Wednesday, January 25, 2012

Robert Burns - Terrorist?


If he were alive and writing today? Yes.

From an article in the Scotsman...

ROBERT Burns’ great song Scots, Wha Hae Wi’ Wallace Bled is considered by many to be an appeal for insurrection. It is not so much about Wallace and Bruce but about Burns using their example to incite the struggle against an increasingly tyrannical and corrupt government in London. The last line “Liberty’s in every blow / Let us do – or die” is not only an incitement to direct violence, it also directly connects Burns with the armed revolutionary struggle then ongoing in France; “Let us do – or die” being the French revolutionaries’ battle cry

Samina Malik, a shop assistant at Heathrow Airport, was the first woman to be convicted under the UK’s Terrorism Act 2000. She was charged with the crime of “possessing records likely to be used for terrorism”. Among these “records” were a number of poems inciting jihad. She was found guilty and sentenced, a judgment later overturned on appeal.

The parallels between Burns and Malik are obvious: radicalised politics; associating with others of a like mind; connections with foreign terrorist groups and a call to insurrection.
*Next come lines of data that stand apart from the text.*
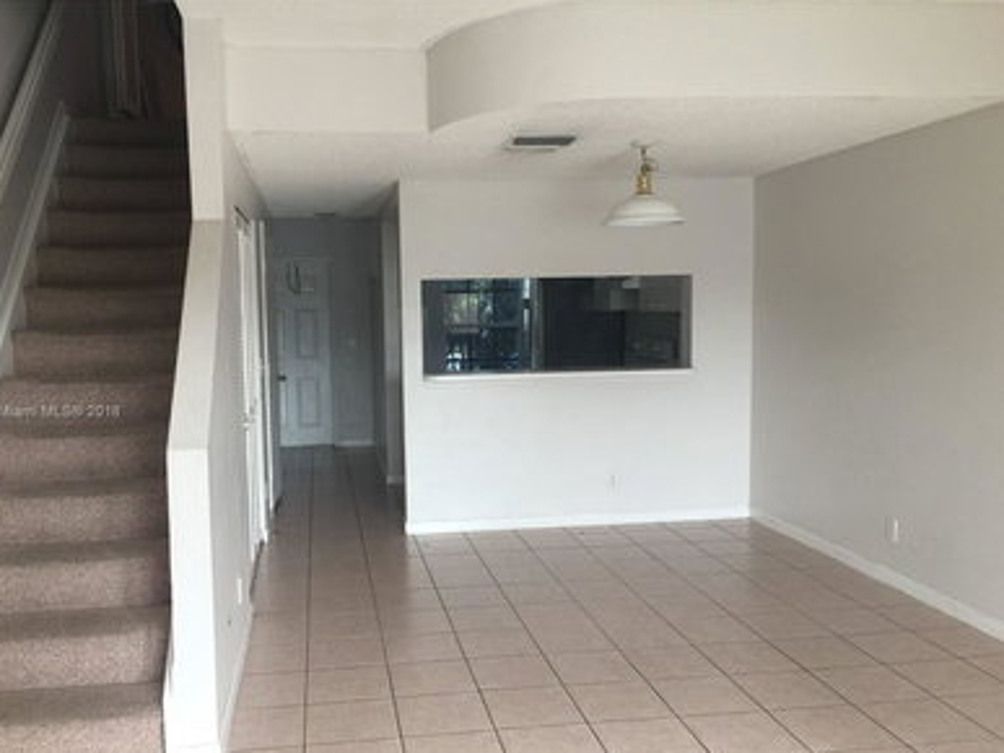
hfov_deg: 56.7
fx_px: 928
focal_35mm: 32
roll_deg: +0.2
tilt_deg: -6.4
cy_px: 413
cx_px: 453
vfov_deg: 44.1
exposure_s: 1/30
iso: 32
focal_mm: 4.15
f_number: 2.2
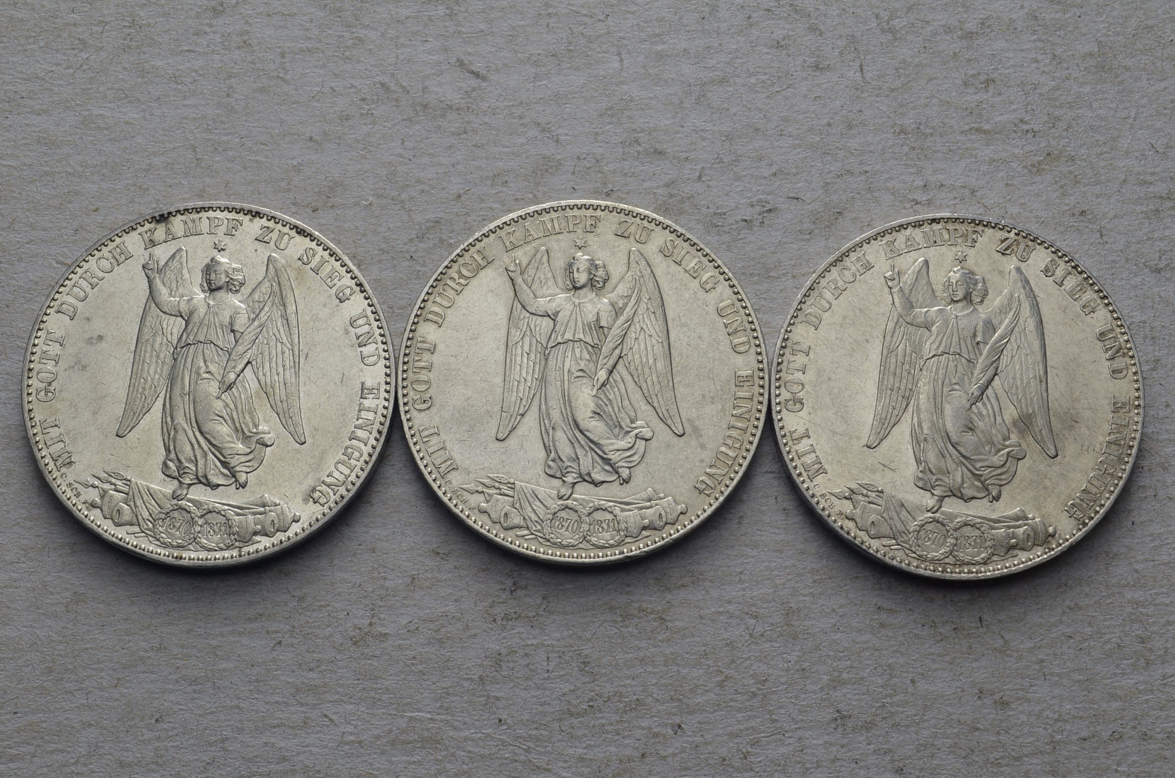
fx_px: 2150
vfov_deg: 20.5
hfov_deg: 30.6
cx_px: 588
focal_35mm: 66
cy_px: 389
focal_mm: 44
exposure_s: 1/250
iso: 400
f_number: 14
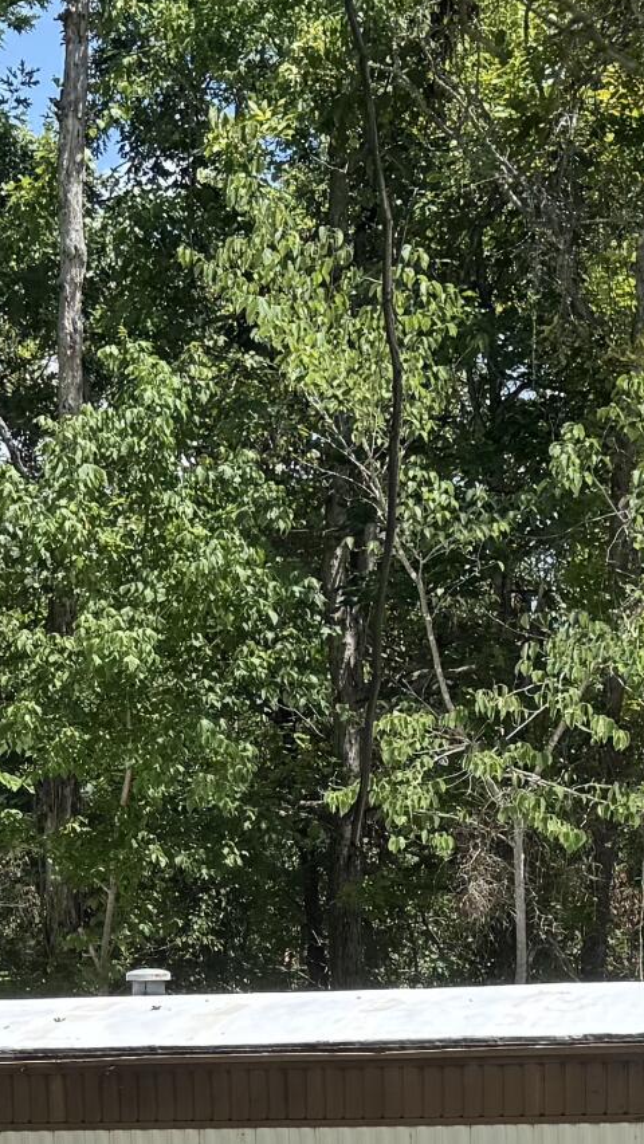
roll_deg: +0.5
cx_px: -15
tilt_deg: -7.8
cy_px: 1329
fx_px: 2792
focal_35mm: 92
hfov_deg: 13.0
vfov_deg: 21.7
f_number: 1.78
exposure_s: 1/2525
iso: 80
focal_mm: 6.76
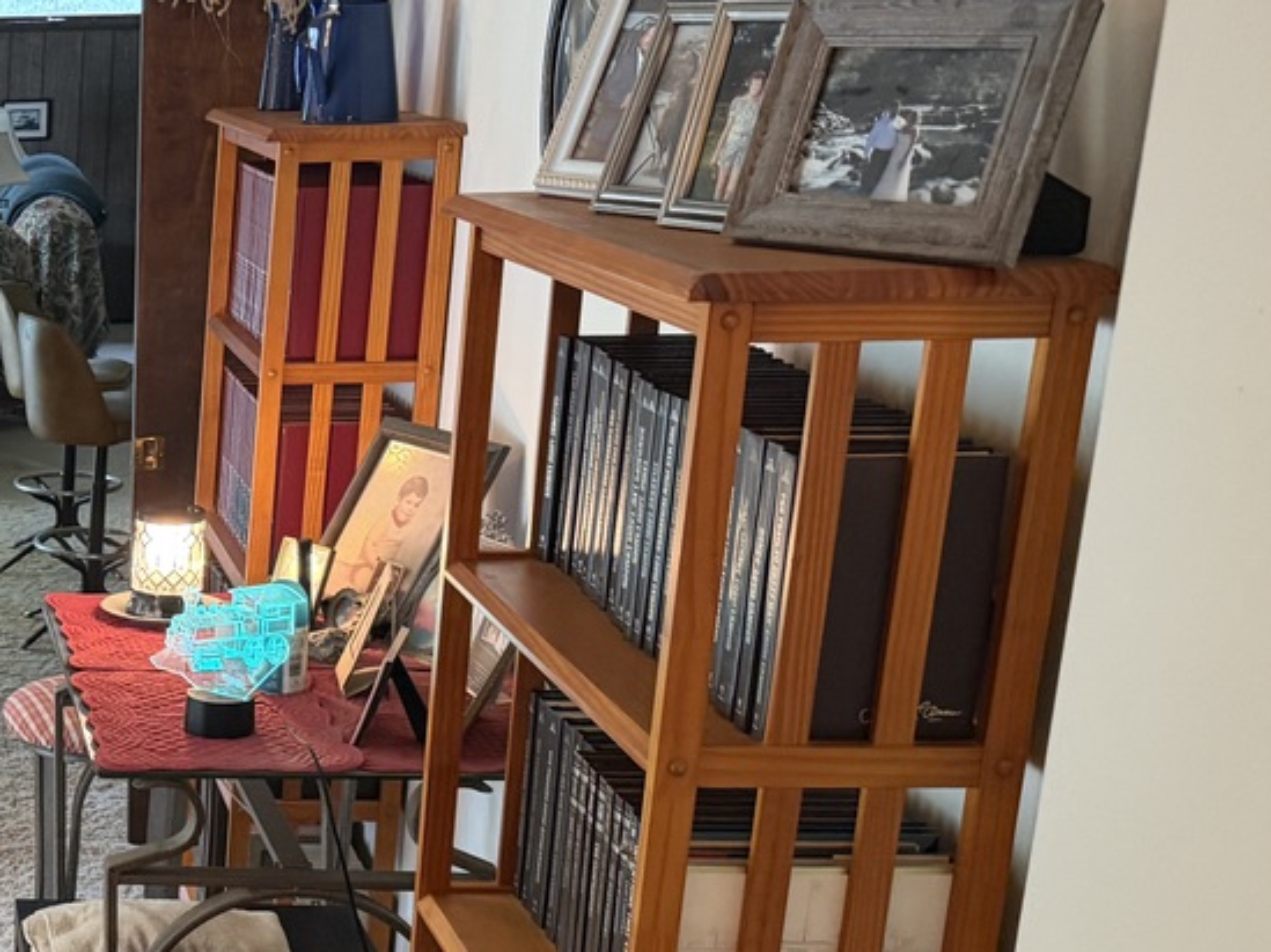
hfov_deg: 26.4
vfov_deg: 23.0
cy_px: 713
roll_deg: +1.3
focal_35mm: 63
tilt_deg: -14.5
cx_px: -350
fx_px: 2312
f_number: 1.78
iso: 320
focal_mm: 6.76
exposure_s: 1/60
So how would Robert Burns, who styled himself a “son of sedition”, fare if he were to be judged by the standards of our current anti-terror legislation? Would we find him detained in Barlinnie Prison, languishing in solitary confinement and composing his jail diaries? If Scots Wha Hae could be indictable under our contemporary terror legislation, for what else might Burns have been prosecuted?